The licence agreement in question dated from 2013 and related to the “Zaha Hadid” trade mark, which the famous architect of that name had licensed to the firm of architects to which she belonged.  It provided for a 6% royalty to be paid on the net income of the licensed services (that is, those of the architects’ firm trading under the licensed name) initially payable to Zaha Hadid herself, and after her death to the Zaha Hadid Foundation, which was the defendant in this case.  Perhaps unsurprisingly, 11 years on from the agreement, and eight years after the death of Zaha Hadid, the architecture firm was beginning to feel that it might no longer want to trade under the Zaha Hadid name, and/or that a 6% royalty on its net income was too high a price to go on paying.  But under the licence agreement, the termination clause gave only the licensor (the Foundation) the right to terminate, on various grounds, while the licensee (the firm of architects) had no express right to terminate at all.  Hence these legal proceedings, by which the licensee firm of architects hoped either to be able to terminate on reasonable notice (1 year), or to escape the licence on the grounds of restraint of trade.

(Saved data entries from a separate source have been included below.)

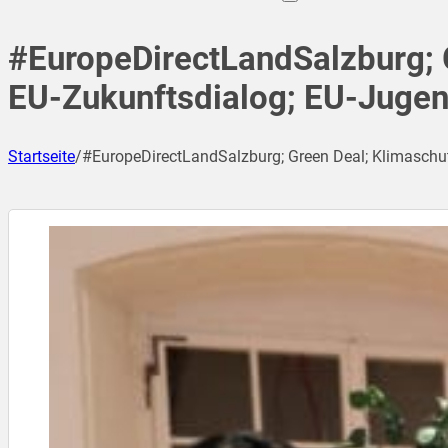
#EuropeDirectLandSalzburg; G
EU-Zukunftsdialog; EU-Jugen
Startseite
/
#EuropeDirectLandSalzburg; Green Deal; Klimaschut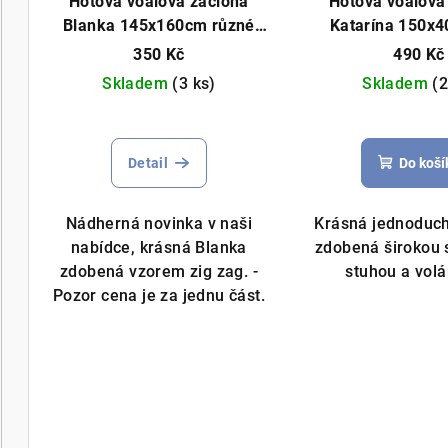
Hotová voálová záclona
Hotová voálová
Blanka 145x160cm různé
Katarína 150x
barvy
širokou saténovou 
350 Kč
490 Kč
Skladem
(3 ks)
Skladem
(2
Průměrné
Prů
hodnocení
hod
Detail
Do koší
produktu
pro
je
je
5,0
5,0
Nádherná novinka v naši
Krásná jednoduc
z
z
nabídce, krásná Blanka
zdobená širokou
5
5
zdobená vzorem zig zag. -
stuhou a vol
hvězdiček.
hvě
Pozor cena je za jednu část.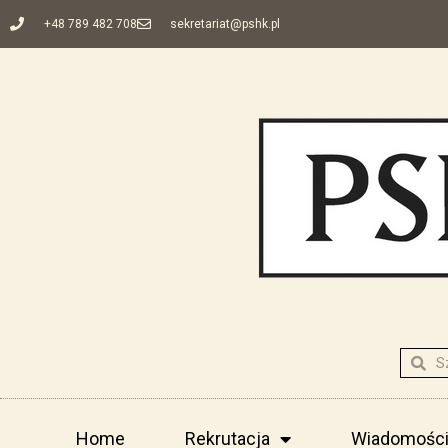
+48 789 482 708
sekretariat@pshk.pl
Home
Rekrutacja
Wiadomośc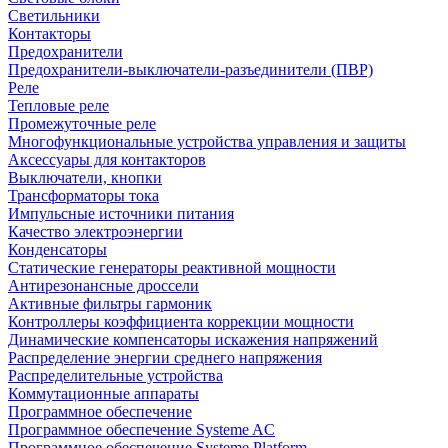
Светильники
Контакторы
Предохранители
Предохранители-выключатели-разъединители (ПВР)
Реле
Тепловые реле
Промежуточные реле
Многофункциональные устройства управления и защиты
Аксессуары для контакторов
Выключатели, кнопки
Трансформаторы тока
Импульсные источники питания
Качество электроэнергии
Конденсаторы
Статические генераторы реактивной мощности
Антирезонансные дроссели
Активные фильтры гармоник
Контроллеры коэффициента коррекции мощности
Динамические компенсаторы искажения напряжений
Распределение энергии среднего напряжения
Распределительные устройства
Коммутационные аппараты
Программное обеспечение
Программное обеспечение Systeme AC
Программное обеспечение Systeme Platform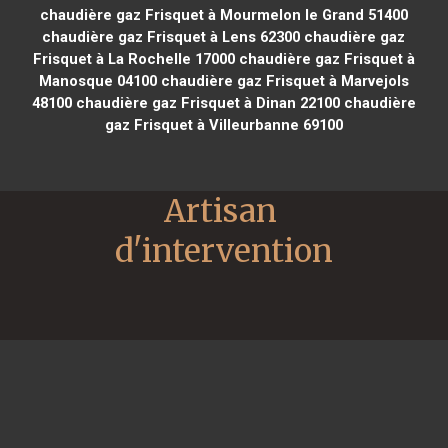
chaudière gaz Frisquet à Mourmelon le Grand 51400
chaudière gaz Frisquet à Lens 62300
chaudière gaz
Frisquet à La Rochelle 17000
chaudière gaz Frisquet à
Manosque 04100
chaudière gaz Frisquet à Marvejols
48100
chaudière gaz Frisquet à Dinan 22100
chaudière
gaz Frisquet à Villeurbanne 69100
Artisan 
d'intervention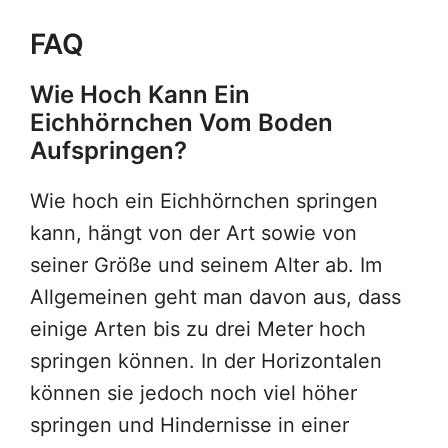
FAQ
Wie Hoch Kann Ein
Eichhörnchen Vom Boden
Aufspringen?
Wie hoch ein Eichhörnchen springen
kann, hängt von der Art sowie von
seiner Größe und seinem Alter ab. Im
Allgemeinen geht man davon aus, dass
einige Arten bis zu drei Meter hoch
springen können. In der Horizontalen
können sie jedoch noch viel höher
springen und Hindernisse in einer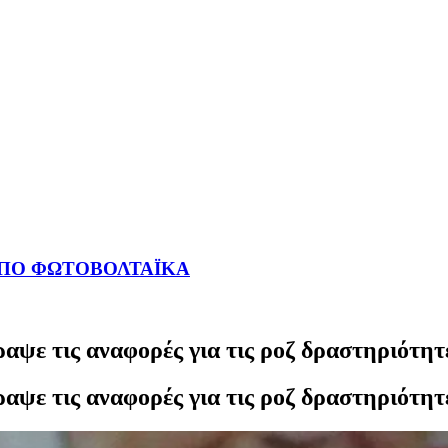
ΑΠΟ ΦΩΤΟΒΟΛΤΑΪΚΑ
αψε τις αναφορές για τις ροζ δραστηριότη
αψε τις αναφορές για τις ροζ δραστηριότη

The licensees pointed to previous case-law in which the courts had been willing to imply a right to terminate on reasonable notice into agreements of indefinite duration. But the judge here noted that more recently the courts have distinguished with greater care between interpreting the existing contractual terms on the one hand, and implying new contractual terms on the other. In this case, the drafting of the one-sided termination clause was clear and unambiguous, and there were no grounds to imply additional wording.  Even though this left the licensee architects’ firm with a bad bargain, that did not mean that it should be struck down for being in “restraint of trade”.  On the contrary, the royalty mechanism and other clauses of the licence agreement meant that both parties had a shared interest in optimising the trading of the architects’ firm.  The trade mark played its role in the success of the firm, and the judge found no legally relevant restraint of trade: in the end the firm’s complaint was “really the same as saying it wishes the terms were more generous”.  

The case is a salutary reminder of the need to pay due attention to the drafting of “boilerplate” clauses such as termination provisions when entering into licence agreements, and to plan for the long term rather than just the immediate circumstances applicable when entering into the licence.